**WHAT YOU SHOULD DO**
Scan the data beneath this task and copy each line that includes "worn".

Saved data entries

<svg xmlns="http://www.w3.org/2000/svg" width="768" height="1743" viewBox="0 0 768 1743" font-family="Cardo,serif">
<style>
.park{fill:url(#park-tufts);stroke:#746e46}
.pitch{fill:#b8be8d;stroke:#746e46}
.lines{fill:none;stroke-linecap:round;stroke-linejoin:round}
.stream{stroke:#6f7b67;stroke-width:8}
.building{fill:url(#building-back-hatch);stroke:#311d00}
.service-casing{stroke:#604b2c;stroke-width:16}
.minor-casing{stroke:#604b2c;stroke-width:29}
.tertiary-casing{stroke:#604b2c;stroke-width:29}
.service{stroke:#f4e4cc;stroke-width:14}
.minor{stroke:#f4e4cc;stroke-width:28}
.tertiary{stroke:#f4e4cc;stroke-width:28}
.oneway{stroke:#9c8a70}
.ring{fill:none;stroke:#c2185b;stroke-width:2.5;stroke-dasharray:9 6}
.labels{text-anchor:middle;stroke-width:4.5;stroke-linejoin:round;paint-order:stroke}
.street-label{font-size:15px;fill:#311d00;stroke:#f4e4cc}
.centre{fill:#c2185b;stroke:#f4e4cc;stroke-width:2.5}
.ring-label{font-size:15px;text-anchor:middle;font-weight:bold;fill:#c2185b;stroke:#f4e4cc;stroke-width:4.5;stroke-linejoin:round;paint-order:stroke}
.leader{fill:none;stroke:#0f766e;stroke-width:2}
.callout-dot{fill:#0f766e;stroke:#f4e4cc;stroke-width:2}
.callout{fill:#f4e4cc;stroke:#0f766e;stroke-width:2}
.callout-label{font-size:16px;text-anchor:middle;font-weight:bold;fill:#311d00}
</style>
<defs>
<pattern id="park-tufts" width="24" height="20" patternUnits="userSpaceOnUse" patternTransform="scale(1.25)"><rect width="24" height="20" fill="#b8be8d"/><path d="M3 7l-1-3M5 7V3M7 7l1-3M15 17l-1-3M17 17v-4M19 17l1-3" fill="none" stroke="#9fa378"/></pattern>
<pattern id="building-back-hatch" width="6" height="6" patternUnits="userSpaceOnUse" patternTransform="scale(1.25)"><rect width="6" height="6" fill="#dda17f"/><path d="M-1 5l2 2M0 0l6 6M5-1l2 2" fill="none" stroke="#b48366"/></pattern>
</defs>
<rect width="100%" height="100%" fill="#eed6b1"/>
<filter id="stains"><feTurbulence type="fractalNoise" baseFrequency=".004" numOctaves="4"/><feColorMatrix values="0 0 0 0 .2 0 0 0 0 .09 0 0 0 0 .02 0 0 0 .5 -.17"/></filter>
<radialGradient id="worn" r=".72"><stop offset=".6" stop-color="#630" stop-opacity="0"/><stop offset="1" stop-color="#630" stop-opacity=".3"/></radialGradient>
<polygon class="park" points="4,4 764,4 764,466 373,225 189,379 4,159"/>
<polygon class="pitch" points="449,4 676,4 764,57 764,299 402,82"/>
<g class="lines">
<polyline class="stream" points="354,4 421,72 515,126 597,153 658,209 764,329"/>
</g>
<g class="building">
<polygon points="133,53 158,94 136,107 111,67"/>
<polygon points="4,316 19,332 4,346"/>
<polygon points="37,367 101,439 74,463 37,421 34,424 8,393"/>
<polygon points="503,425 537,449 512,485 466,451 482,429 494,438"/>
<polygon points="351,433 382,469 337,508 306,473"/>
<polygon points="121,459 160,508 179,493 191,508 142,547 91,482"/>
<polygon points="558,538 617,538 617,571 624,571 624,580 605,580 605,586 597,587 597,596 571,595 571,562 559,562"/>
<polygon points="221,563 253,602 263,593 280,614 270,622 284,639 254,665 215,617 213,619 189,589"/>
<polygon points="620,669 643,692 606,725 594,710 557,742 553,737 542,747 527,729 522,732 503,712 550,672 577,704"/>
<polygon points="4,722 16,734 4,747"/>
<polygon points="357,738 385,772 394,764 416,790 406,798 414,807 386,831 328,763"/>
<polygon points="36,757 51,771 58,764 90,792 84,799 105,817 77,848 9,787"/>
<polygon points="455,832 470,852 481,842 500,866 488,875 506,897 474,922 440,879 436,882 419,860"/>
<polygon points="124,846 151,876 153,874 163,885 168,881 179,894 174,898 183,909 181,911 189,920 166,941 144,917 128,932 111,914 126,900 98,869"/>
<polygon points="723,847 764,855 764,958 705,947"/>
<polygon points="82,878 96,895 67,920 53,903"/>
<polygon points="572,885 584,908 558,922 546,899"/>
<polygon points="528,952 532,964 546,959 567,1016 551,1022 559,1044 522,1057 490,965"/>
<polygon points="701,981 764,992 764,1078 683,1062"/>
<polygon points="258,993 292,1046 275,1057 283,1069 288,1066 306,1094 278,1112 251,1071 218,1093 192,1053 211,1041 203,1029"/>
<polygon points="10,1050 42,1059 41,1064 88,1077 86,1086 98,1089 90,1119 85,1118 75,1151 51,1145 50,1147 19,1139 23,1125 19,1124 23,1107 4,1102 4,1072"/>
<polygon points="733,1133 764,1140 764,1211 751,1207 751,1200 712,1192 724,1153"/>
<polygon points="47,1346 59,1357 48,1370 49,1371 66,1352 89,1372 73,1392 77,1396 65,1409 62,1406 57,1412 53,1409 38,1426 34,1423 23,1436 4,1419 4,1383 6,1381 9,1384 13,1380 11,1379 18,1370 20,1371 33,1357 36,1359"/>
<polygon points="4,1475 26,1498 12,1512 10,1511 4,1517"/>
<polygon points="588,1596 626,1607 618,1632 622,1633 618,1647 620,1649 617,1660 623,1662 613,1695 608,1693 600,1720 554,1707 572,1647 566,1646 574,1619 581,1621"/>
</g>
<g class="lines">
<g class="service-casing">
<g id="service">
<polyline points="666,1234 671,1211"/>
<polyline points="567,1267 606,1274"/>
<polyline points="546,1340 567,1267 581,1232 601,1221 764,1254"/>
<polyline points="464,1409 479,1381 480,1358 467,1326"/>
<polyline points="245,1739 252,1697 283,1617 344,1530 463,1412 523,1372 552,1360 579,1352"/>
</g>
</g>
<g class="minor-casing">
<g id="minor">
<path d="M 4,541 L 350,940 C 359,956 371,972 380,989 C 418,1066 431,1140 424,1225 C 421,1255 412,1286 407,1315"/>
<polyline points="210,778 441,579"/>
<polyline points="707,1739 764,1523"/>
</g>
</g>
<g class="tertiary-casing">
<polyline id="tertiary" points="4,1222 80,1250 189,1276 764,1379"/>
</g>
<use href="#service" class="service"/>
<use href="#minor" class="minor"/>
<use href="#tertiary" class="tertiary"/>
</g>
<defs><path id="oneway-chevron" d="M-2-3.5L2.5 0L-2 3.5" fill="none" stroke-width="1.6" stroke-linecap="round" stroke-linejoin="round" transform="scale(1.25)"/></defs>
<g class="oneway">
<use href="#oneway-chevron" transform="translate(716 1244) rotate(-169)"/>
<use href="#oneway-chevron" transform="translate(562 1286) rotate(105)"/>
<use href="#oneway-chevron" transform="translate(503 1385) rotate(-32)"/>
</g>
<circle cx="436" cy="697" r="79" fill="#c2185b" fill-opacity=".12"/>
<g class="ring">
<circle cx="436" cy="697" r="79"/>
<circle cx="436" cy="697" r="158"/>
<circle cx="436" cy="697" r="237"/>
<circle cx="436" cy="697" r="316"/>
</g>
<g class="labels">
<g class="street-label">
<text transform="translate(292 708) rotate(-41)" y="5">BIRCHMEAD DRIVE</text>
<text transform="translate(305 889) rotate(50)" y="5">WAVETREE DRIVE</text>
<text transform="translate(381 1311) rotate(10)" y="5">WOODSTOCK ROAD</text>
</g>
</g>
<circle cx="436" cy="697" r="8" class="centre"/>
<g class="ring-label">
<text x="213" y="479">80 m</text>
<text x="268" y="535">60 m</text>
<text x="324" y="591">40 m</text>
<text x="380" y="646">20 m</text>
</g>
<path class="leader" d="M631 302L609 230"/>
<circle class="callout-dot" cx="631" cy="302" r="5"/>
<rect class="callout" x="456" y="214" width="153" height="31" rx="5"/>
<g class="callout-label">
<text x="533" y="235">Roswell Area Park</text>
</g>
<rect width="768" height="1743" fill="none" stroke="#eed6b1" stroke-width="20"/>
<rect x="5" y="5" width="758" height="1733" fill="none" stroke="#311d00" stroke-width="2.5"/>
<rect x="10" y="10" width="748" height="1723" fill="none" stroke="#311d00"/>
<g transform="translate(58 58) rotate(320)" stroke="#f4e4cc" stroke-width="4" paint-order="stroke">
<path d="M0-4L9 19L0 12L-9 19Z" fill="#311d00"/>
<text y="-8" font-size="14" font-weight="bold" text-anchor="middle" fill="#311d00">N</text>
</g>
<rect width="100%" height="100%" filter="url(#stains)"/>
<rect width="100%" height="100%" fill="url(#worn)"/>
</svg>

**TASK RESPONSE**
<radialGradient id="worn" r=".72"><stop offset=".6" stop-color="#630" stop-opacity="0"/><stop offset="1" stop-color="#630" stop-opacity=".3"/></radialGradient>
<rect width="100%" height="100%" fill="url(#worn)"/>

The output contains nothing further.